Dysgraphia Symptoms: A Parent’s Guide

Dysgraphia symptoms are important to understand. Knowledge of them will greatly enhance your ability to diagnose dysgraphia. But understand that all dysgraphia symptoms can be distilled down to one simple concept. The brain of a dysgraphia sufferer has trouble communicating with the hand when writing, and the hand has trouble giving the necessary feedback. It is a “written expression disorder” of sorts and means only that the affected person has trouble writing. It isn’t a sign of intelligence, initiative, drive or apathy. It’s just a physiological communication issue that can be overcome.

Since dysgraphia affects the ability to write, all its symptoms are related to that. If you can answer in the affirmative to the following questions, then your child may indeed have dysgraphia. If so, call us and we’ll help you move to the next step.

Dysgraphia Symptoms Questions

  1. Despite great efforts, does your child have poor penmanship?
  2. Does your child ever complain that it hurts to write?
  3. Does your child excel in verbal communication and have little difficulty, if any, forming and communicating ideas?
  4. How about simple things like failing to use capitals and punctuation correctly?
  5. Does your child’s anxiety level rise at the thought of a writing assignment?
  6. Have you noticed anything strange about how the pencil is gripped? Do he/she grip very tightly?
  7. Does your child do well with the keyboard? Better in fact than with written work?
  8. Finally, does the aversion to writing extend to things like coloring and artwork?

These are all common dysgraphia symptoms. Of course, dysgraphia is a human issue not a robotic issue so things will vary from one person to another. If you really can identify with these symptoms then your child may in fact suffer from the effects of dysgraphia.

We’d encourage you to take the next step at this point. Call us so we can help you understand how to properly diagnose your child, what steps to take at school and what the dysgraphia road map looks like.

There are many, many successful people who’ve overcome dysgraphia. And with the advent of the computer in the classroom – more and more are overcoming it all the time.

We’d love to hear from you.

Dr. Linda


To get fun activities that help kids with writing, pick up a free copy of my Dysgraphia Toolkit: How Singing, Playing Games and Other Fun Activities Can Help Defeat Writing Disabilities.

You can find out more about this subject in our dysgraphia symptoms archive


  1. Robyn Reece says:

    I think my 15 year old son is suffering from dysgraphia. He is very smart but has always struggled with writing and math. He still mixes his bs and ds, but has no trouble reading. He has always been homeschooled. Are there any curriculums or products I can order to help him with his struggles. Unfortunately, his freshman year was awful because 3 of his curriculums contained lots of writing in workbooks. In fact he still hasn’t finished earth science or history. It is just a struggle to write so much in answers. Any help would be appreciated!

  2. Jennifer DeBoer says:

    I was wondering how old a child should be before we start exploring these options. My son is 5 years old and in Kindergarten. His teacher is noticing that his reading is fine but he lacks “directionality” in his writing. She says that he writes all over the place. When she writes something down, he can’t copy it without writing all over the paper. Is this developmentally appropriate? We have often thought he could be ADD (without hyperactivity), but wondering if it could be something else or just a 5 year old who hasn’t completely developed yet. I also will add that his pre-k teachers, and now kinder teacher, plus the doctor state his hands are weak. I just need some advice because I don’t want learning to be a tough road for him.

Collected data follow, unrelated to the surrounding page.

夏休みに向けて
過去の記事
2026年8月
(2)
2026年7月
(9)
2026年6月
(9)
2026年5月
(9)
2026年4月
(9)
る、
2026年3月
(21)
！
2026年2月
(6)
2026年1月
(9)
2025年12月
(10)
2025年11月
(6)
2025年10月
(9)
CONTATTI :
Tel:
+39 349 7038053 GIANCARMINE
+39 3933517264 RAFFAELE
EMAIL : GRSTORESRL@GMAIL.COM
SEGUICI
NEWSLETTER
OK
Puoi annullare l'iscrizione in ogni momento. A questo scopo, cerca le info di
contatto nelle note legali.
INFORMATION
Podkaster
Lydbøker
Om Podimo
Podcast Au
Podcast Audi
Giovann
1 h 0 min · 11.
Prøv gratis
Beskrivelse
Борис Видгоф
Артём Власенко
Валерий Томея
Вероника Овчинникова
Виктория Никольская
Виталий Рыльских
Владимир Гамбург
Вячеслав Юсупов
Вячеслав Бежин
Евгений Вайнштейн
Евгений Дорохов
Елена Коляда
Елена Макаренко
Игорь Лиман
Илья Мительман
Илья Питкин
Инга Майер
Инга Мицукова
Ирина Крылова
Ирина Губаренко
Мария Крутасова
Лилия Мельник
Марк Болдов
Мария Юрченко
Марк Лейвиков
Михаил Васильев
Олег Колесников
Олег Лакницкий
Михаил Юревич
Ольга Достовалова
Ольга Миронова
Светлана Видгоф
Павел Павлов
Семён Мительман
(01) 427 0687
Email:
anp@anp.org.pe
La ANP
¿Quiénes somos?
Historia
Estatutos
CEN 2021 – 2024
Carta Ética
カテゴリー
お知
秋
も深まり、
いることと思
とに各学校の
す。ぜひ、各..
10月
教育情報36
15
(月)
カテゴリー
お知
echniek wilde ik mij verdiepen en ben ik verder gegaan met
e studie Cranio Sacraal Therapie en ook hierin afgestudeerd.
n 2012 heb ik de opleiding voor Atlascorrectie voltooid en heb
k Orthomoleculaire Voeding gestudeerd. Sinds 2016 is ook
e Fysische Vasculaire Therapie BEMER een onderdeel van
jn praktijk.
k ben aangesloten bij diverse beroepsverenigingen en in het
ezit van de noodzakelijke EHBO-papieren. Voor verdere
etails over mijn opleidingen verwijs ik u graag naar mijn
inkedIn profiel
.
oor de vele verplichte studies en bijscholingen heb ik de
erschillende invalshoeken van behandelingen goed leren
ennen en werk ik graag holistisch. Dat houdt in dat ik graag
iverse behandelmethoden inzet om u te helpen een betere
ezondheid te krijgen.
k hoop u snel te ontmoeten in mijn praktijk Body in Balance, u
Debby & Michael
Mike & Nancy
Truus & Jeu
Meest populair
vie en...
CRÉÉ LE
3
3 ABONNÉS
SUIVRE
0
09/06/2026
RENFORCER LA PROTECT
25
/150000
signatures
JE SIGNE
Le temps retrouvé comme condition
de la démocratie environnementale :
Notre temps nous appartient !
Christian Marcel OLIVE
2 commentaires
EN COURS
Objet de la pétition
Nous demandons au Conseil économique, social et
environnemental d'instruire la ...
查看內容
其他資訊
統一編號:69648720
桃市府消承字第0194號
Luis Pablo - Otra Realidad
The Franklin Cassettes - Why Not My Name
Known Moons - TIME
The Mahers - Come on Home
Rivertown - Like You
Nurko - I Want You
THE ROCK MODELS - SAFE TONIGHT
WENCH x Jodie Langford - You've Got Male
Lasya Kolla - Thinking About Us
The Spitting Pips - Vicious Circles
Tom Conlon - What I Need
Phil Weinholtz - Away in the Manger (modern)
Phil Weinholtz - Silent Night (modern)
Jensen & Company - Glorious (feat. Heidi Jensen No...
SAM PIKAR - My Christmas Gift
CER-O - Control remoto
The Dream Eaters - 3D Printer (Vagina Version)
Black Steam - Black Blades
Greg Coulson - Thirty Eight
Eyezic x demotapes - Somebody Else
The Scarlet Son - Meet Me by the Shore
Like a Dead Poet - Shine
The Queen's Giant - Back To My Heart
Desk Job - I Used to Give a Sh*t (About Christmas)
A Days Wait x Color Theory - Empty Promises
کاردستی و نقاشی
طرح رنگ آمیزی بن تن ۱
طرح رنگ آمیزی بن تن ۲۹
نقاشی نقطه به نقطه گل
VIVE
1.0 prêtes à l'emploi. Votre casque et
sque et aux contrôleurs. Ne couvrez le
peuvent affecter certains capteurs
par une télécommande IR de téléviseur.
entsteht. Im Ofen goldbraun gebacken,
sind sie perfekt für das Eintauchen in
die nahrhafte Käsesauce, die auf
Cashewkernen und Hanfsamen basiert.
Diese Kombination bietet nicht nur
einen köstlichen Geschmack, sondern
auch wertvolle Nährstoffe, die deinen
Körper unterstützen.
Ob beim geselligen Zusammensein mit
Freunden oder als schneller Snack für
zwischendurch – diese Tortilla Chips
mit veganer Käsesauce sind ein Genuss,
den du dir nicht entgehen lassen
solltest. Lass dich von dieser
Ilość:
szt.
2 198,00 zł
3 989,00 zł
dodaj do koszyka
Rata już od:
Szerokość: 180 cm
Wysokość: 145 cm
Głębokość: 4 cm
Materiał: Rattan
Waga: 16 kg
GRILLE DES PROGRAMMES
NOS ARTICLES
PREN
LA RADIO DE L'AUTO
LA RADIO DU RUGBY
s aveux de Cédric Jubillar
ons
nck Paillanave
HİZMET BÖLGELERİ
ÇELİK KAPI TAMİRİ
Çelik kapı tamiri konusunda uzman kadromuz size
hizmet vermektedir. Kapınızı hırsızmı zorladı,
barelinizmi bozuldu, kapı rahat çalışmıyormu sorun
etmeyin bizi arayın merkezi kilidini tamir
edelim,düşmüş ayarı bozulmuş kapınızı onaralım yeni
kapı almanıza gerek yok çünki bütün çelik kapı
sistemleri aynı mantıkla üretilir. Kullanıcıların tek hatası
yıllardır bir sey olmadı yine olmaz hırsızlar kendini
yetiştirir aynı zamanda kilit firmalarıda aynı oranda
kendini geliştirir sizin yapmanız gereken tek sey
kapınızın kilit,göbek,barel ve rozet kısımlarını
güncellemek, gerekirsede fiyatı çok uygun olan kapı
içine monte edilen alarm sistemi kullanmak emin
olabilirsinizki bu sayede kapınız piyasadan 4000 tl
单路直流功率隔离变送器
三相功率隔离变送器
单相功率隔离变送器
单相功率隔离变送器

    Thank you for your time,


  3. Janelle Outram says:

    My 15 year old son has all the sign and habits of Dysgraphia. Now when I think back to his pre-school and elementary years these same sign were there but never properly diagnosed. He understand perfectly, normal conversation but can’t get info and ideas from his head and onto paper, take very long to complete assignments,if they’re completed at all, and isn’t good at multitasking among other things. he hate anything to do with writing and avoids it like the plague. He has and I.E.P for Language Arts but his academy performance has gotten worst as he get older to the point where the brick and mortar public school have tried different things unsuccessfully and know I going to try Home School. Please help. What should do??/

  4. Angela LLoyd says:

    My son has recently been diagnosed with scotopic sensitivity syndrome, autistic spectrum disorder and mild dyslexia. He also has a delay in speech which does affect his spelling. His biggest difficulty is in reading and writing. He cannot get the information from his head to his hand. If he learns spellings verbally he can often tell you them correctly but when you ask him to write the same ones down its jibberish with letters reversed etc. He has spent countless hours practicing writing, spelling etc and still displays the same difficulties. I came across dysgraphia by mistake but when I read it it did sound so much like his troubles are. As he has all the other diagnosis’s its hard for someone to see beyond them as the cause of some of his difficulties but when his teachers have discussed his difficulties with us that is how they describe them. He’s now 11 nearly 12 and at his secondary school he has a laptop to use but the staff there no matter how supportive still try and get him to write down himself in most lessons and this is causing his stress levels to rise again. If it could be dysgraphia how would I go about getting him assessed.